なぜトランプは圧倒的な支持を得るのか? 背景にあった「IT革命」敗者の怒り
「トランプ現象」は欧米社会共通の問題
上記分析記事中の、穏健左派・中道左派を民主党、穏健右派・中道右派を共和党とそれぞれ読み替えれば、これはそのまま現在の米国社会にも見事に当てはまる分析ではないか。そうだとすれば、「トランプ現象」も近年欧州各国で台頭しつつある極右勢力と基本的に同根であることがわかる。 続いてはコーエン氏の記事に倣って、最近の米国社会の構造的変化を分析してみよう。 •第二次世界大戦後に優勢だった米国の民主党と共和党の支持基盤は徐々に風化し始めた。 •この傾向は冷戦後のグローバリゼーションや携帯電話の普及により加速され、より不平等で、分極化した、気難しい社会をつくり出した。 •米国内でも真理の定義は動揺し始め、議会や政党がより軽んじられるようになった。 •米国人にとって民主党中道系と共和党中道系の区別がつかなくなった。 •中道系は移民問題に対処できず、労働者階級の多くは反移民右派勢力に流れていった。 •問題の核心は、知識経済の住人と工業地帯や田舎に住む「忘れ去られた」人びととの対立だ。 •「トランプ現象」は、リベラルによる伝統的価値の破壊という保守からの批判が有効な限り続く。

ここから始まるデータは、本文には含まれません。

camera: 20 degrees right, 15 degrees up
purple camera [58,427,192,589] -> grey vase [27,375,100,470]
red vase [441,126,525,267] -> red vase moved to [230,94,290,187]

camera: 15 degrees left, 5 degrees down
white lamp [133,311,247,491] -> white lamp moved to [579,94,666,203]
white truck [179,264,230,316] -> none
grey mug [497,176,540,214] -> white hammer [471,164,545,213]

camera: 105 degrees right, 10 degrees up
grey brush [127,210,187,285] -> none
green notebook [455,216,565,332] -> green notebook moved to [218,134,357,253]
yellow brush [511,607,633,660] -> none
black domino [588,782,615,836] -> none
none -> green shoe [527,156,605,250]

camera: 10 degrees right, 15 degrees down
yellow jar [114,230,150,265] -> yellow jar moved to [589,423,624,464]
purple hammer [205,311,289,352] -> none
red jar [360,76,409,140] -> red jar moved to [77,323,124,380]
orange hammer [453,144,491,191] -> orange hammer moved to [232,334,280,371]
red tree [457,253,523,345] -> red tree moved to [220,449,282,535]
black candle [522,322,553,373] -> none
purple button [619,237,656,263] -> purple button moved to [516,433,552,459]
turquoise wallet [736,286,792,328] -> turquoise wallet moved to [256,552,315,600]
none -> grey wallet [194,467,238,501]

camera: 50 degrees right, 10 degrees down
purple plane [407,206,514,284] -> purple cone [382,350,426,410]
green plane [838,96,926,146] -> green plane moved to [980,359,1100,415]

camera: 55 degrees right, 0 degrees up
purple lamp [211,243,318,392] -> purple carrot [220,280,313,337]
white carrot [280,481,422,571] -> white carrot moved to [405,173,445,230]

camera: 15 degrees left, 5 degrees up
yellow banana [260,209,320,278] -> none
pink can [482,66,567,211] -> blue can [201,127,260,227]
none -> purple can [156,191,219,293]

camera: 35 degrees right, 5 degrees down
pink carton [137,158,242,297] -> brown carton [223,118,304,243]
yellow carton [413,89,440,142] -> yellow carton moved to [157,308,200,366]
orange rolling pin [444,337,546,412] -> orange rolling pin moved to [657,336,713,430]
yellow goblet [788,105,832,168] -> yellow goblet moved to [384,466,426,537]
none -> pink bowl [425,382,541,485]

ということだ。これをさらに筆者の個人的経験に基づいて分析すると次のようになる。
トランプ氏が失脚しても、「トランプ現象」は続く
筆者が初めてパソコンを使ったのは1980年代末、当時は高価な機材ながら、シングルタスクしかできないOS(MS-DOS)を使っていた。その後、パソコン向け32 bit CPU の普及、動作周波数の向上、メインメモリの容量増加とパソコンの低価格化が進むなかで1995年にWindows 95が発売され、時代は一変した。その衝撃はいまでも忘れられない。 しかし、その後の一連のIT技術革命は米国社会を不可逆的に変えてしまった。それまでは、衰えたとはいえ、一定の競争力を保っていた米国の労働集約的製造業は大きな影響を受け、さらに衰退していった。こうした90 年代以降のハイテク情報通信革命の直撃を受けたのは、田舎や非都市圏に住む白人・男性・低学歴・ブルーカラー労働者・農民だった。 彼らは先端技術革命のスピードに追いついていけない。半導体の演算処理速度が等比級数的に向上するなか、彼らの生産性は等差級数的にしか増えないからだ。しかも、こうした技術革命を支え驚くほどの高給を取る若者の多くは、新参移民の1世、2世たちを中心とする非白人系プログラマーやエンジニアたちだから、彼我の経済格差は広がるばかりだ。 以上の分析が正しいとすれば、「トランプ現象」とは「90年代以降の技術革新に乗り遅れた、白人・男性・低学歴・ブルーカラー労働者・農民のエスタブリッシュメントに対する逆襲」とも定義できる。彼らの怒りはワシントンに象徴される既得権層や非白人社会に向かうので、仮にトランプ氏が失脚しても、「トランプ現象」は続くと見るべきである。